The Axie team has focused on game economy and gameplay because, for them, those are the most important elements for a crypto game to get just right. Good graphics are a nice-to-have, but are less essential because what draws a lot of players to crypto games are the financial elements, including the tradeability of in-game items.

Crypto gaming has also seen a movement toward more indie and mobile games, with a larger percentage of crypto games being “small indie” games than ever before, according to research from Game7. I think this is largely because VC funding has declined significantly from the 2021 and 2022 crypto boom.

“VC money has dried up,” Larsen said. “But the expectation, the problem here is also that there’s a lot of bag holders, I guess, from 2021 with these NFTs that are expecting a payout when the token finally comes.”

Sky Mavis has largely weathered this storm, despite RON, SLP, and AXS remaining far below all-time highs. The Ronin Wallet has seen over 10 million downloads, but the company laid off 24% of its staff last year, Sky Mavis CEO Nguyen Thnah Trung announced back in November. 

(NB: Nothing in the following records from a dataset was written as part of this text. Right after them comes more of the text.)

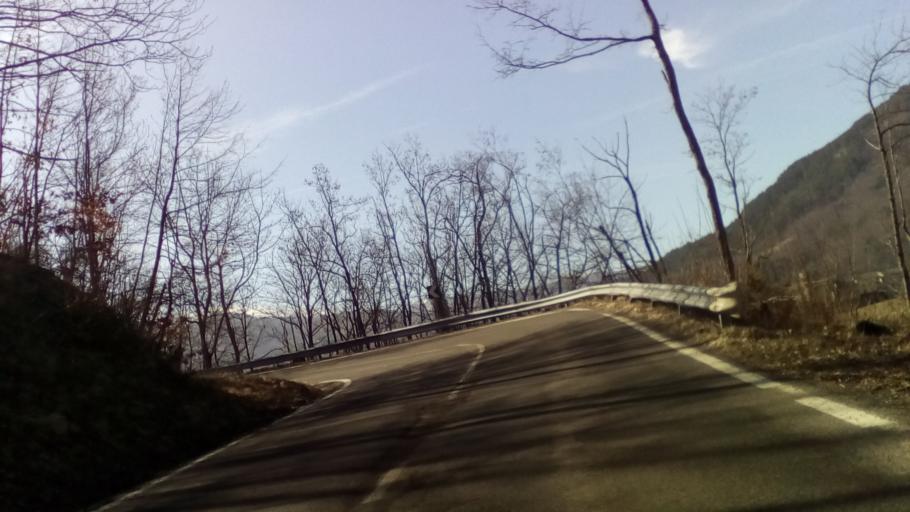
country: IT
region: Emilia-Romagna
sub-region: Provincia di Modena
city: Pievepelago
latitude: 44.2174
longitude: 10.6171
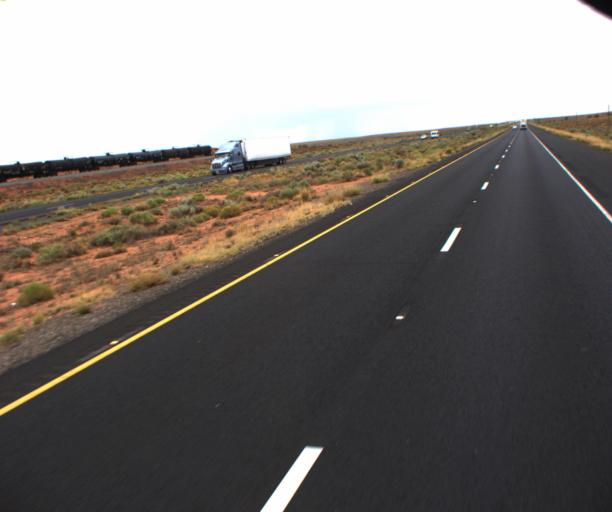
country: US
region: Arizona
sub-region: Coconino County
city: LeChee
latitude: 35.0586
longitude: -110.8047
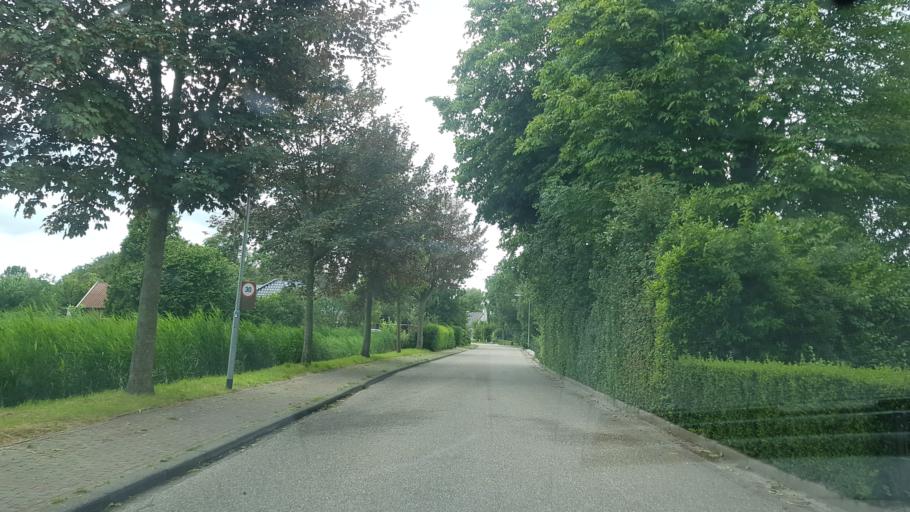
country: NL
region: Groningen
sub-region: Gemeente Winsum
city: Winsum
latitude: 53.4000
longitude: 6.4871
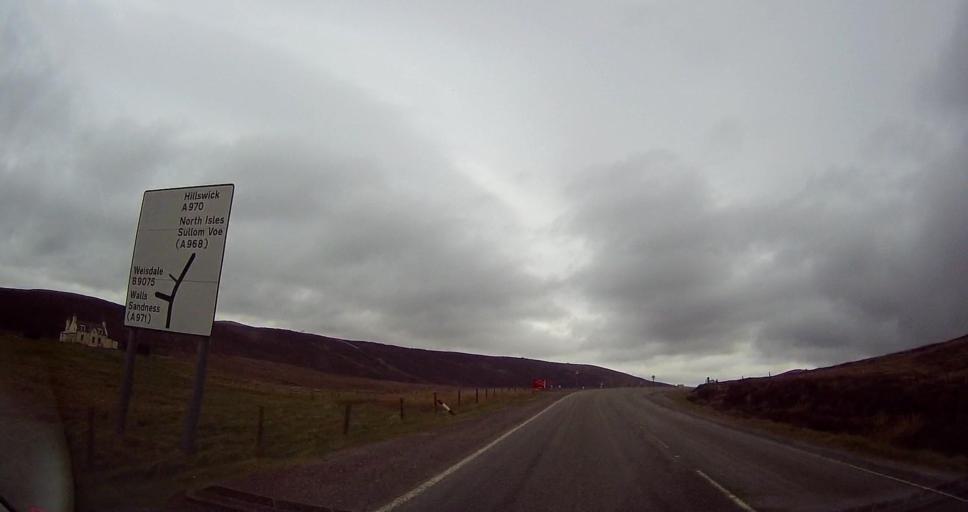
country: GB
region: Scotland
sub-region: Shetland Islands
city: Lerwick
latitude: 60.2776
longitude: -1.2439
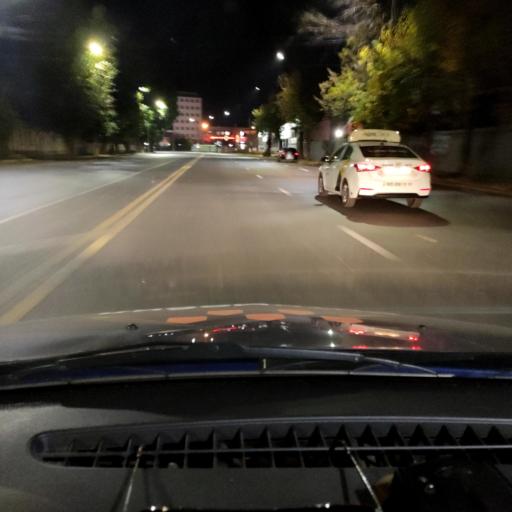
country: RU
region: Voronezj
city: Voronezh
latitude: 51.6803
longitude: 39.1782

“People used to say the only way that we can justify Axie Infinity’s market cap is if we value it as like a country, as a new nation,” Larsen said, adding: “That was crazy. So it was too early, right? The expectation of the game economy and the emerging nation is too big. But what actually did happen is that it gave us capital to keep developing even in the down cycles.”

The problem with pay-to-win games — a concern of mine I brought up in our conversation — is that they make people feel played fast. Blockchain games can often mimic real life because of their capitalistic focus, where the haves and the have-nots translate directly from life into the game with typically little opportunity for significant advancement. 

But there are ways to keep skill-based play on deck while also offering whales items to buy that won’t impact gameplay directly. 

“What we’re looking at is basically deploying all of the learnings, everything that we’ve done over the past, like, seven years, we put that into the new Axie game, and everything that we’ve learned from publishing these other game studios as well,” Larsen said.